Don Clark
- Full name: Donald William Clark
- Date of birth: 22 February 1940 (age 85)
- Place of birth: Cromwell, New Zealand
- Height: 1.83 m (6 ft 0 in)
- Weight: 90 kg (198 lb)
- School: Timaru Boys' High School
- Notable relative(s): Kerry Clark (cousin)
- Occupation(s): Farmer

Rugby union career
- Position(s): Flanker

Provincial / State sides
- Years: Team / Apps / (Points)
- 1960–1967: Otago / 79 / ()

International career
- Years: Team / Apps / (Points)
- 1964: New Zealand / 2 / (0)

= Don Clark (rugby union) =

Donald William Clark (born 22 February 1940) is a New Zealand former rugby union international.

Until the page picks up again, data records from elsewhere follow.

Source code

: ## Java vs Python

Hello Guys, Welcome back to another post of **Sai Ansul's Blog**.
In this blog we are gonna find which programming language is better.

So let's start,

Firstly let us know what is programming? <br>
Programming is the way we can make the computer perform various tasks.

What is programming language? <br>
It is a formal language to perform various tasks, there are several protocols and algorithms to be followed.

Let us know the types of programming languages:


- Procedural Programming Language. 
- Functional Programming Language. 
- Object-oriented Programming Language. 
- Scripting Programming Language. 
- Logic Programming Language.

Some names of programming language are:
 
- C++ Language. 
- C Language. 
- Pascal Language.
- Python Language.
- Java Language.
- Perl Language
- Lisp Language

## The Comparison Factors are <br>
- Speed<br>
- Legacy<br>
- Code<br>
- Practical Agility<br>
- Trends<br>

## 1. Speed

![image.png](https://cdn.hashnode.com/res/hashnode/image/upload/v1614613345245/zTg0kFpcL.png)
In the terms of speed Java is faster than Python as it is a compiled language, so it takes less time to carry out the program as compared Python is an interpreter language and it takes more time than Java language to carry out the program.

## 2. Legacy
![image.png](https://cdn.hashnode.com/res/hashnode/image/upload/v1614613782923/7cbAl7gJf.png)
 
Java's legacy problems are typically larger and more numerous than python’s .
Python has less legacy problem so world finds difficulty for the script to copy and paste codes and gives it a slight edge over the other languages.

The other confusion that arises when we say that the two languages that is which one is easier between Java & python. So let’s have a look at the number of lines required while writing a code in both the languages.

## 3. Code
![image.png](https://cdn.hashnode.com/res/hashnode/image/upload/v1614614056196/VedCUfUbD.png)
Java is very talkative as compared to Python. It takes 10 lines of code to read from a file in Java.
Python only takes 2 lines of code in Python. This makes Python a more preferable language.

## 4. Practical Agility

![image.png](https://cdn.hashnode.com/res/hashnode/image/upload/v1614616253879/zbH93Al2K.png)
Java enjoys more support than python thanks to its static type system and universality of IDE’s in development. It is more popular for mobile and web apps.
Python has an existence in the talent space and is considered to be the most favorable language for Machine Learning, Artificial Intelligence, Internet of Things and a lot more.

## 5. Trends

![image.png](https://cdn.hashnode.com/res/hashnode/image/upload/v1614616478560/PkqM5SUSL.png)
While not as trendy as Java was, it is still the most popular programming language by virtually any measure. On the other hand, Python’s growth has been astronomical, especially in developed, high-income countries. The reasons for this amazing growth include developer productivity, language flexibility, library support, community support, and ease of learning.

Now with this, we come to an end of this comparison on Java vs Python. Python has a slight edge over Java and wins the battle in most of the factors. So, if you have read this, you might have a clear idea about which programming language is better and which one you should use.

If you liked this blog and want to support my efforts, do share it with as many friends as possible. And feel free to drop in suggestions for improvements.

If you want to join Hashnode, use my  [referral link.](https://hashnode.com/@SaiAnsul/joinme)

Clark was born in Cromwell, Central Otago, and grew up in the small settlement of Tarras, as the second eldest of four brothers. He attended Timaru Boys' High School.

Debuting for Otago at the age of 20, Clark was a loose forward and made a total of 79 provincial appearances with Otago, for which his brothers Colin and Tony also played. He was capped twice by the All Blacks in the 1964 Bledisloe Cup series, at Carisbrook and Lancaster Park, with both matches won by New Zealand. A member of the Otago side that beat the 1966 British Lions, Clark's career ended the following year, as the result of a farm accident.

Clark's cousin Kerry won a gold medal in lawn bowls at the 1974 British Commonwealth Games.